START Provided passage

Battered Beavers look forward to 2018
EUGENE — The gulf between Oregon and Oregon State football grew even wider Saturday in the cold chill at Autzen Stadium.
A year ago, after Oregon State ended eight years of Civil War futility ended with the Beavers' 34-24 victory, Gary Andersen seemed to be making headway in his bid to build a program that could annually contend for state supremacy.
On Saturday, with Andersen long gone and Willie Taggart now manning the joystick for Oregon, the difference between the programs proved Grand Canyon-sized.
Call in the Great Divide.
The final tally — Oregon 69, Oregon State 10 — was emphatic, but anticlimactic.
The Ducks, sharks circling in bloody water, scored on their first seven possessions and led 52-7 at halftime. By that time, the Oregon players on the sidelines and students in the stands had almost grown tired of their cheesy swag-surfing routine.
Many of the partisans chose to leave the stadium at halftime, even in light of the pounding the home team was giving the visitor.
The Duck mascot wore himself out doing pushups after every touchdown.
It was a humiliating scene for the Beavers, even after a humbling 1-11 season.
"We got beat in every facet of the game," said OSU senior linebacker Manase Hungalu, the Beavers' best player this season on either side of the ball. "We weren't executing what we planned on throughout the whole game. There were a lot of little things that did not happen. There was no communication out there.
"We have to put people in the right place, and those players have to be able to do their job and make a play. We didn't do any of that today. It's been going on for the entire year."
But not to the degree that it did Saturday as the Ducks rubbed it in their faces.
It was the most one-sided loss in the 121-year history of the rivalry, worse than Oregon's 44-0 whitewash of the Beavers in 1987. It was the most points ever scored by one team, more than the Ducks piled up in a 65-38 beat-down at Reser Stadium in 2008.
"I feel like we were pretty motivated," OSU redshirt freshman Kee Whetzel said. "Last game of the season. Civil War. It was a 'we've got nothing to lose' type of thing.
"But things didn't go as planned. I don't even know what to say. No words to explain that kind of performance."
Oregon State managed only 211 yards total offense and 98 yards rushing.
"It boils down to execution," said junior Ryan Nall, who gained only 41 yards on 14 carries. "It feels like we're playing a broken record — talking about not executing. But if we do execute and stick to our game plan, it's a different Beavers team, I promise you.
"It was hard for us to get a push up front, but (the Ducks) executed their game plan, and we didn't. That's what it came down to."

END Provided passage
START Source information

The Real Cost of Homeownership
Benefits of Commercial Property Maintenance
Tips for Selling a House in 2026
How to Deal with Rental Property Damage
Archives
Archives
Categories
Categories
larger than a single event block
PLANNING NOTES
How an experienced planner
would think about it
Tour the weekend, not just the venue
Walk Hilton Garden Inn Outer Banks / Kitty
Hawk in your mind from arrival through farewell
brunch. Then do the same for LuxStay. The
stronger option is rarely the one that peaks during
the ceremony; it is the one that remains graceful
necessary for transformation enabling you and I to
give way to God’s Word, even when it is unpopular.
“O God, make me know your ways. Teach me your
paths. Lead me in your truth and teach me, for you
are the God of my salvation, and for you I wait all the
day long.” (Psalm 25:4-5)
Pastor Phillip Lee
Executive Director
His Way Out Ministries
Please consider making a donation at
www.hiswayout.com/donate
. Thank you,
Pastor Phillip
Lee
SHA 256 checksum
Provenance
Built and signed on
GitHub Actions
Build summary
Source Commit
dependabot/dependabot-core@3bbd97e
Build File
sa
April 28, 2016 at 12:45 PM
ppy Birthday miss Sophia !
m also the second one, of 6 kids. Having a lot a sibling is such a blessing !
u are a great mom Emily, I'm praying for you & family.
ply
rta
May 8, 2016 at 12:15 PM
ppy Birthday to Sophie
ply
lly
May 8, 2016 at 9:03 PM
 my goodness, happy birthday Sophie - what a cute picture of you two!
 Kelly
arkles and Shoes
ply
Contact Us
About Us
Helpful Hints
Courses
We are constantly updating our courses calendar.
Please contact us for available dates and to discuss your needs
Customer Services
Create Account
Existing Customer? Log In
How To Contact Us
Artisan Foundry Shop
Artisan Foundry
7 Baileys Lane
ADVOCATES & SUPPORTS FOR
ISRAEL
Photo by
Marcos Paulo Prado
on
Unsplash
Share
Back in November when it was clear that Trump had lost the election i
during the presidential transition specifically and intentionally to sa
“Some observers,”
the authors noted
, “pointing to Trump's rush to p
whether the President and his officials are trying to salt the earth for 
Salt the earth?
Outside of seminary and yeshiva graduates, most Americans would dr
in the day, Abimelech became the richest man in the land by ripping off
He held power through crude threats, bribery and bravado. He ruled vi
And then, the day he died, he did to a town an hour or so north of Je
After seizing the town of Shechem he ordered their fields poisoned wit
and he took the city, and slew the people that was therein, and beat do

END Source information

> [Requirement 1]: Extract the section of the Civil War game report starting with "A year ago, after" and going on through "cheesy swag-surfing routine.".
> [Requirement 2]: Name every Oregon State player quoted in the Civil War game report.

> [Exercise response 1]:
A year ago, after Oregon State ended eight years of Civil War futility ended with the Beavers' 34-24 victory, Gary Andersen seemed to be making headway in his bid to build a program that could annually contend for state supremacy.
On Saturday, with Andersen long gone and Willie Taggart now manning the joystick for Oregon, the difference between the programs proved Grand Canyon-sized.
Call in the Great Divide.
The final tally — Oregon 69, Oregon State 10 — was emphatic, but anticlimactic.
The Ducks, sharks circling in bloody water, scored on their first seven possessions and led 52-7 at halftime. By that time, the Oregon players on the sidelines and students in the stands had almost grown tired of their cheesy swag-surfing routine.

> [Exercise response 2]:
Manase Hungalu
Kee Whetzel
Ryan Nall